Colombia President Juan Manuel Santos on Thursday withdrew a controversial, but already approved land reform bill that had been criticized by farmers and human rights groups as a means for “land accumulation.”
Santos wrote on his Twitter account that the bill would be withdrawn while the government “guarantees that it is adjusted to the principals we have established for the development of the countryside.”
He pedido retirar proyecto sobre baldíos para garantizar que se ajuste a los principios que hemos establecido para el desarrollo del campo.
— Juan Manuel Santos (@JuanManSantos) November 22, 2013
The law’s principal proponent, Agriculture Minster Ruben Lizarralde, said the law’s main objective was to increase access and effective use of unused lands.

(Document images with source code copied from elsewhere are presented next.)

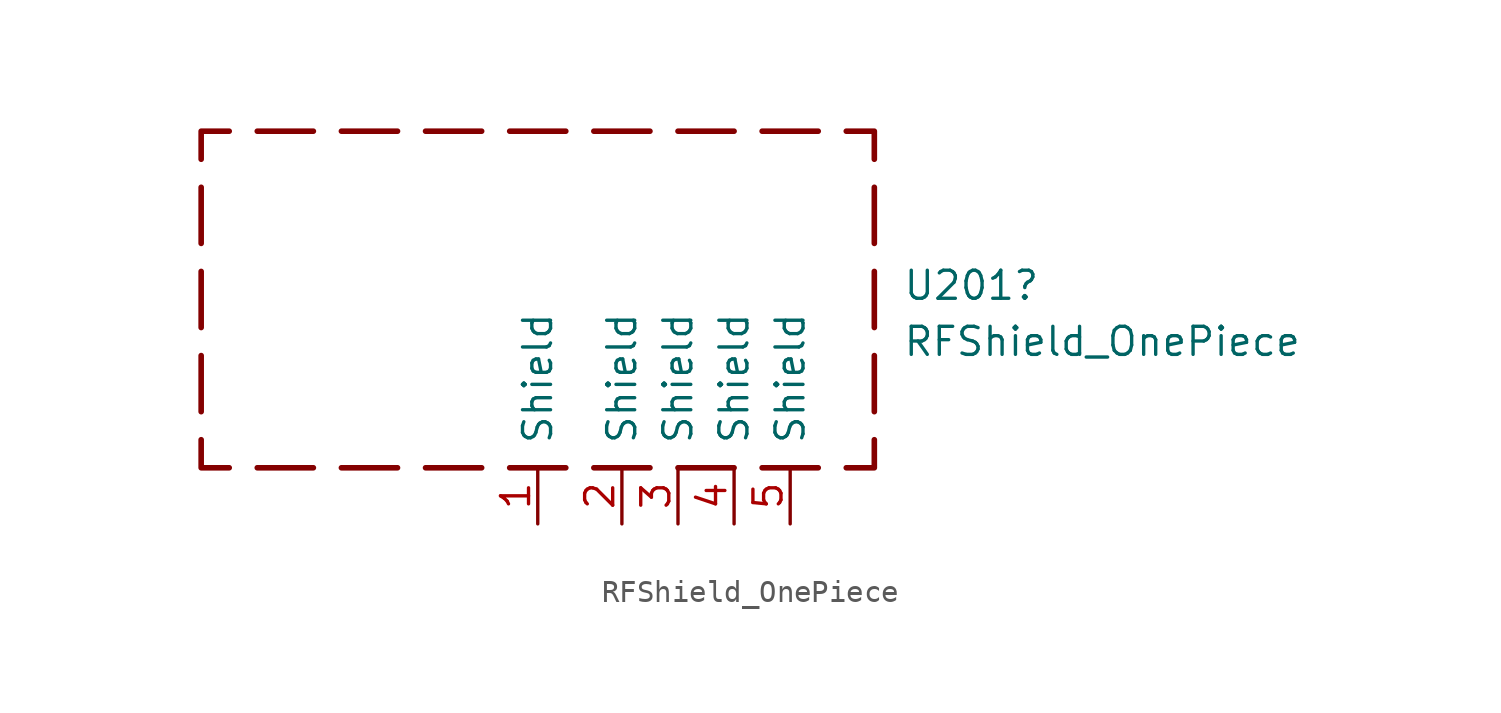
<source format=kicad_sym>
(kicad_symbol_lib
  (version 20220914)
  (generator kicad_symbol_editor)
  (symbol "RFShield_OnePiece"
    (pin_names
      (offset 1.016))
    (property "Reference" "U201"
      (at 16.51 0.635 0)
      (effects (font (size 1.27 1.27)) (justify left)))
    (property "Value" "RFShield_OnePiece"
      (at 16.51 -1.905 0)
      (effects (font (size 1.27 1.27)) (justify left)))
    (symbol "RFShield_OnePiece_0_1"
      (polyline (pts (xy -15.24 -5.08) (xy -15.24 -2.54)) (stroke (width 0.254) (type default)) (fill (type none)))
      (polyline (pts (xy -15.24 -1.27) (xy -15.24 1.27)) (stroke (width 0.254) (type default)) (fill (type none)))
      (polyline (pts (xy -15.24 2.54) (xy -15.24 5.08)) (stroke (width 0.254) (type default)) (fill (type none)))
      (polyline (pts (xy -12.7 7.62) (xy -10.16 7.62)) (stroke (width 0.254) (type default)) (fill (type none)))
      (polyline (pts (xy -10.16 -7.62) (xy -12.7 -7.62)) (stroke (width 0.254) (type default)) (fill (type none)))
      (polyline (pts (xy -6.35 -7.62) (xy -8.89 -7.62)) (stroke (width 0.254) (type default)) (fill (type none)))
      (polyline (pts (xy -6.35 7.62) (xy -8.89 7.62)) (stroke (width 0.254) (type default)) (fill (type none)))
      (polyline (pts (xy -2.54 -7.62) (xy -5.08 -7.62)) (stroke (width 0.254) (type default)) (fill (type none)))
      (polyline (pts (xy -2.54 7.62) (xy -5.08 7.62)) (stroke (width 0.254) (type default)) (fill (type none)))
      (polyline (pts (xy -1.27 -7.62) (xy 1.27 -7.62)) (stroke (width 0.254) (type default)) (fill (type none)))
      (polyline (pts (xy 1.27 7.62) (xy -1.27 7.62)) (stroke (width 0.254) (type default)) (fill (type none)))
      (polyline (pts (xy 2.54 -7.62) (xy 5.08 -7.62)) (stroke (width 0.254) (type default)) (fill (type none)))
      (polyline (pts (xy 5.08 7.62) (xy 2.54 7.62)) (stroke (width 0.254) (type default)) (fill (type none)))
      (polyline (pts (xy 6.35 -7.62) (xy 8.89 -7.62)) (stroke (width 0.254) (type default)) (fill (type none)))
      (polyline (pts (xy 8.89 7.62) (xy 6.35 7.62)) (stroke (width 0.254) (type default)) (fill (type none)))
      (polyline (pts (xy 10.16 -7.62) (xy 12.7 -7.62)) (stroke (width 0.254) (type default)) (fill (type none)))
      (polyline (pts (xy 12.7 7.62) (xy 10.16 7.62)) (stroke (width 0.254) (type default)) (fill (type none)))
      (polyline (pts (xy 15.24 -5.08) (xy 15.24 -2.54)) (stroke (width 0.254) (type default)) (fill (type none)))
      (polyline (pts (xy 15.24 -1.27) (xy 15.24 1.27)) (stroke (width 0.254) (type default)) (fill (type none)))
      (polyline (pts (xy 15.24 2.54) (xy 15.24 5.08)) (stroke (width 0.254) (type default)) (fill (type none)))
      (polyline (pts (xy -15.24 6.35) (xy -15.24 7.62) (xy -13.97 7.62)) (stroke (width 0.254) (type default)) (fill (type none)))
      (polyline (pts (xy -13.97 -7.62) (xy -15.24 -7.62) (xy -15.24 -6.35)) (stroke (width 0.254) (type default)) (fill (type none)))
      (polyline (pts (xy 13.97 -7.62) (xy 15.24 -7.62) (xy 15.24 -6.35)) (stroke (width 0.254) (type default)) (fill (type none)))
      (polyline (pts (xy 15.24 6.35) (xy 15.24 7.62) (xy 13.97 7.62)) (stroke (width 0.254) (type default)) (fill (type none))))
    (symbol "RFShield_OnePiece_1_1"
      (pin passive line (at 0 -10.16 90) (length 2.54) (name "Shield" (effects (font (size 1.27 1.27)))) (number "1" (effects (font (size 1.27 1.27)))))
      (pin passive line (at 3.81 -10.16 90) (length 2.54) (name "Shield" (effects (font (size 1.27 1.27)))) (number "2" (effects (font (size 1.27 1.27)))))
      (pin passive line (at 6.35 -10.16 90) (length 2.54) (name "Shield" (effects (font (size 1.27 1.27)))) (number "3" (effects (font (size 1.27 1.27)))))
      (pin passive line (at 8.89 -10.16 90) (length 2.54) (name "Shield" (effects (font (size 1.27 1.27)))) (number "4" (effects (font (size 1.27 1.27)))))
      (pin passive line (at 11.43 -10.16 90) (length 2.54) (name "Shield" (effects (font (size 1.27 1.27)))) (number "5" (effects (font (size 1.27 1.27))))))))
</source>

The reform, that already had been ratified by Congress, would also have modified a 1994 law reserving state-owned land for sale to rural farm workers.
Criticism of the reformed centered on the measure that would have created “interest zones for economic and social development” that opponents said new law would open public land to larger investors, including foreign companies.
MORE: Colombia farmers, human rights groups reject ‘land accumulation’ reform bill
It is unclear how the proposed bill would have interacted with the first accord reached during peace talks between the Colombian government and FARC rebel group, which addressed unequal land distribution in Colombia, a problem experts say has created widespread poverty and is one of the main catalysts to conflict in the Colombian countryside.
Following the announcement of the bills retirement, Senator Jorge Robledo, an opponent of the land reform, claimed to Colombia’s RCN Radio that Lizarralde would be placing his resignation over irregularities in his handling of the reform bill.